Saturday, April 28, 2012

Bandwidth and the Negroponte Switch

About 20 years ago Prof Negroponte published his switch concept: simply TV would go from wireless broadcast to fiber and telephony would go from copper wires to wireless. We show the idea above.

But what has happened. Twenty years ago I also proposed in an FCC Pioneer Preference Filing the extensive use of multi beam base station antennas, a technique I had worked on for thirty years by that time. Too early. Marty Cooper also started a company just after that which also was too early.

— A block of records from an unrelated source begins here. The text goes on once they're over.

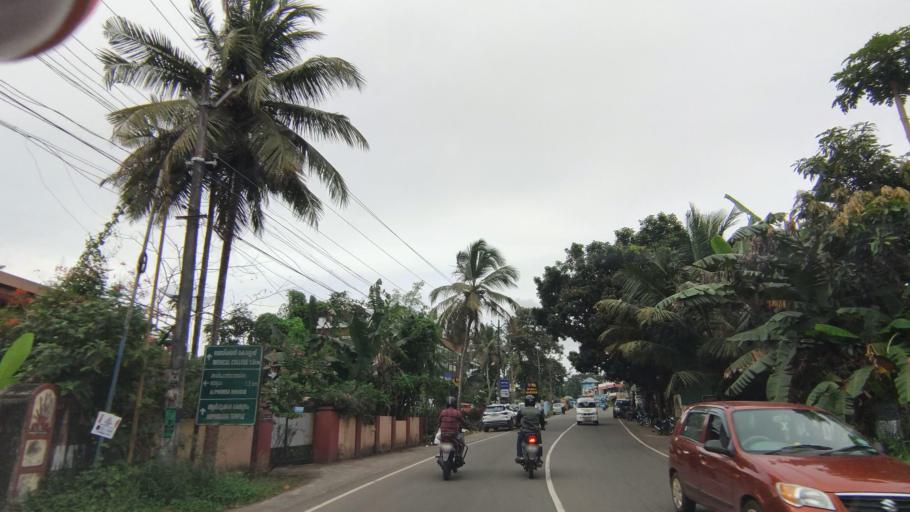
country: IN
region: Kerala
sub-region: Kottayam
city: Kottayam
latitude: 9.6272
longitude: 76.5122
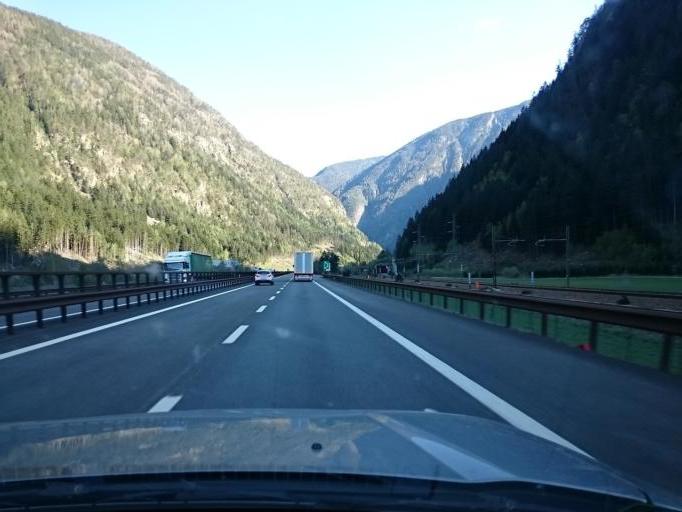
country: IT
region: Trentino-Alto Adige
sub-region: Bolzano
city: Campo di Trens
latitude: 46.8331
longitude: 11.5322
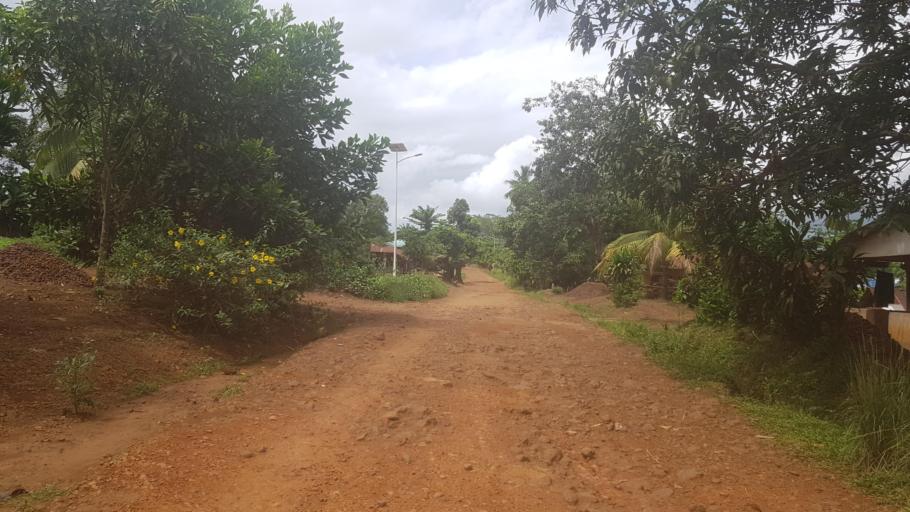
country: SL
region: Southern Province
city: Mogbwemo
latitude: 7.6029
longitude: -12.1761
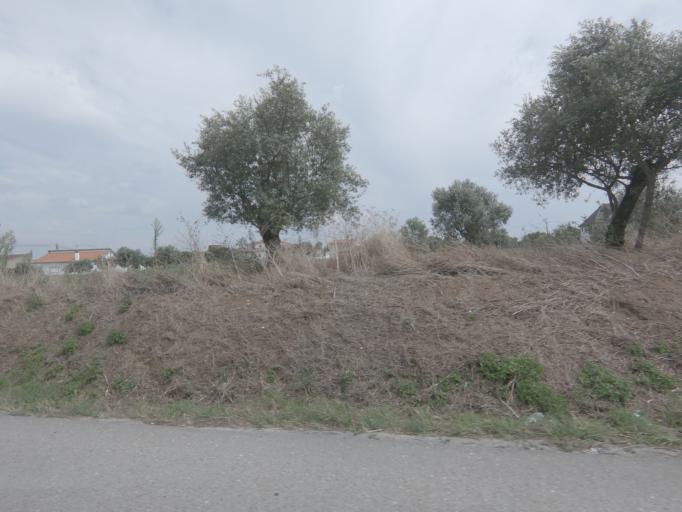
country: PT
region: Leiria
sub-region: Pombal
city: Pombal
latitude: 39.8731
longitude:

But what has happened since. The above graphic details some of the issues:

1. QPSK/CDMA led to OFDM, which is why Qualcomm bought Farinon, and we saw BPS/Hz gone from 1 to 10.

2. Video codecs have brought down HDTV from 200 Mbps to 2 Mbps.

3. Multi beam antennas have allowed beam pointing per subscriber.

The result, the number of instantaneous, yes I mean instantaneous, video channels per user can explode. How:
Stick fiber in the backbone and wireless at the edge, all IP. The we have the re-switch as below:

This shows the Negroponte switch goes back on video, namely video for the "last mile" can be all wireless, and yes with the same or even less spectrum.

So why are the incumbent wireless carriers demanding more spectrum? Ever heard of monopoly? And the DoJ/FTC is chasing Google, while the foxes run rampant! Lawyers.